We could continue on like this, asking about how you’d do virtually everything else your business does without the internet, but you probably understand what we’re getting at here. Is your business at all prepared for such a happening? While a complete internet failure is probably the top thing that could bring any business to a grinding halt, almost none are ready for it, reports Computer Weekly.
Lack of Precedent Think long and hard for a second back to the last time when this happened. On the other hand, you likely have, at minimum, one backup electrical supply in place.
catalanii nu se lasă și cer tot mai insistent independența față de spania.

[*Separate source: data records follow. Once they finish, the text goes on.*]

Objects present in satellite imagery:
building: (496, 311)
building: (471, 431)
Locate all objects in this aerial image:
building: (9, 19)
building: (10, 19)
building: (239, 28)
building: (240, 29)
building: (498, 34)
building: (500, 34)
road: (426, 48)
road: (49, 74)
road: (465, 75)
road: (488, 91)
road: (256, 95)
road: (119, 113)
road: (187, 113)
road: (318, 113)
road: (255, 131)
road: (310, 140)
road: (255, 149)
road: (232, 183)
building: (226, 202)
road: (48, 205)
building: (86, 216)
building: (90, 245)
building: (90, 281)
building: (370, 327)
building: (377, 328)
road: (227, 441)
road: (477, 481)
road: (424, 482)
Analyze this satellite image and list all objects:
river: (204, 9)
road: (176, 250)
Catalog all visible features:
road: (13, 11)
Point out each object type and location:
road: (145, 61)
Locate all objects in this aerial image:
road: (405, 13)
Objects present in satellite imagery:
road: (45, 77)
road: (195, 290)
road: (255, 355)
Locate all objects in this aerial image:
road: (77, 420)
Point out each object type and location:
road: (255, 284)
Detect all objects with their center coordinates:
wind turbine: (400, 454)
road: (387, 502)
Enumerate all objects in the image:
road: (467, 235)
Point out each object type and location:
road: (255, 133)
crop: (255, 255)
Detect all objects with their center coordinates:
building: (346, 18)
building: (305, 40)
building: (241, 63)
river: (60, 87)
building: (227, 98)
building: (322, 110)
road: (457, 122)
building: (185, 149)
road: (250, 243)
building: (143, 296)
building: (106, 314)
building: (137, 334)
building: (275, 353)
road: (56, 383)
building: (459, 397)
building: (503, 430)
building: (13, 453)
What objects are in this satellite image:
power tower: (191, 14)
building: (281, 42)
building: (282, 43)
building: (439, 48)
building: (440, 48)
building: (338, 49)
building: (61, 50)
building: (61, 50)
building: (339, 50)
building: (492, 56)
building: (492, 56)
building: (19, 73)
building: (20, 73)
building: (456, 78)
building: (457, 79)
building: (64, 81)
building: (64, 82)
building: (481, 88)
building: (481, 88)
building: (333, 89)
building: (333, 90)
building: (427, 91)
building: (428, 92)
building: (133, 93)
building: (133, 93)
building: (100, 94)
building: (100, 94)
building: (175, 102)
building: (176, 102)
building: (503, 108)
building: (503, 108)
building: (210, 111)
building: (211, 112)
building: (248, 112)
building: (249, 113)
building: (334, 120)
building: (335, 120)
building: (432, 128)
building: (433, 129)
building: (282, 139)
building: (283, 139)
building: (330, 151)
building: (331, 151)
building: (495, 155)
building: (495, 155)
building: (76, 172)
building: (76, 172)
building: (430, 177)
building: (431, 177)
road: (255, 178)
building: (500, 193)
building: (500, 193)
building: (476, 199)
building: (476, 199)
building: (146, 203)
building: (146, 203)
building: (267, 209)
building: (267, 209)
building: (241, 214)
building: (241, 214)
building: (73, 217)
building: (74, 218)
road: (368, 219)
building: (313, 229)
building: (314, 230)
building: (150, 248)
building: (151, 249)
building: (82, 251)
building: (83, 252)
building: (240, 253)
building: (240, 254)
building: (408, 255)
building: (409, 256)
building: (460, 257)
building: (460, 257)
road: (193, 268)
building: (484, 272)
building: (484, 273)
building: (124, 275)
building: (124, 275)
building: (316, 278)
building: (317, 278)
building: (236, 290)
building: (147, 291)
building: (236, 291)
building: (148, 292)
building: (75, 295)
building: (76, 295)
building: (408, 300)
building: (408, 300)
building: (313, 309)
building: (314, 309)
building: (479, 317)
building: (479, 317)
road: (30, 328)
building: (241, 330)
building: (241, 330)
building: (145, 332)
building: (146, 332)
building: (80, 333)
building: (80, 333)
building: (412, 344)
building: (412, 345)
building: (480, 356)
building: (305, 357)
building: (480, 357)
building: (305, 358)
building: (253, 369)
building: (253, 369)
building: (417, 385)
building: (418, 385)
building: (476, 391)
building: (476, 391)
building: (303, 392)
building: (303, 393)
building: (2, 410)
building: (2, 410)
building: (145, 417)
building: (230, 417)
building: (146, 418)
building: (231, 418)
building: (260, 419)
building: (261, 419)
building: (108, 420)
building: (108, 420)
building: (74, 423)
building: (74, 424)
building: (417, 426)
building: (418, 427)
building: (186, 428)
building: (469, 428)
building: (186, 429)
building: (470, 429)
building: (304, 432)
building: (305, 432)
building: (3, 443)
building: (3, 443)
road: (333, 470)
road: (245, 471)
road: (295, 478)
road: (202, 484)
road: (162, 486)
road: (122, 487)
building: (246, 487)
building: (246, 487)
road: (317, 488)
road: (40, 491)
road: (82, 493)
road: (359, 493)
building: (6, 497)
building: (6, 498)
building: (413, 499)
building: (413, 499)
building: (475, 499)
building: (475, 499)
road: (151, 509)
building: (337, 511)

It’s great to have your data, website and/or applications in the cloud, but if you’re not backing up everything that is mission-critical, you’re making a mistake.“Organizations need to take an afternoon for a brainstorming session on all the things they would need if the internet were to fail for any significant amount of time,” said Bonner.“They then need to ensure that they have these things put aside somewhere safely so that they have everything they need to carry should an internet failure occur.” One last bit of advice: screen captures. You’re using the internet, just like you and your business do every single other day. In fact, you’ve likely experienced it at least a few times. Going Offline Speaking with that publication, consultancy firm KPMG’s Stephen Bonner floated the idea of a complete internet meltdown happening at some point within the next five years.Whether you’re sending an email, updating your Facebook page, binge-watching a show on Netflix or any of a zillion other options, you’re using the internet nearly all of the time. That’s a lot of time for your employees to be sending emails over their smartphones in between time spent checking their Twitter feeds and watching cat videos on You Tube. And although a technical problem could bring it all crashing down, he believes it’s more likely that such an event would be caused by a human error. “Although there are vulnerabilities in the internet that malicious actors could exploit to cause a total outage, nobody would benefit, therefore it is unlikely to be the result of a deliberate act,” he noted.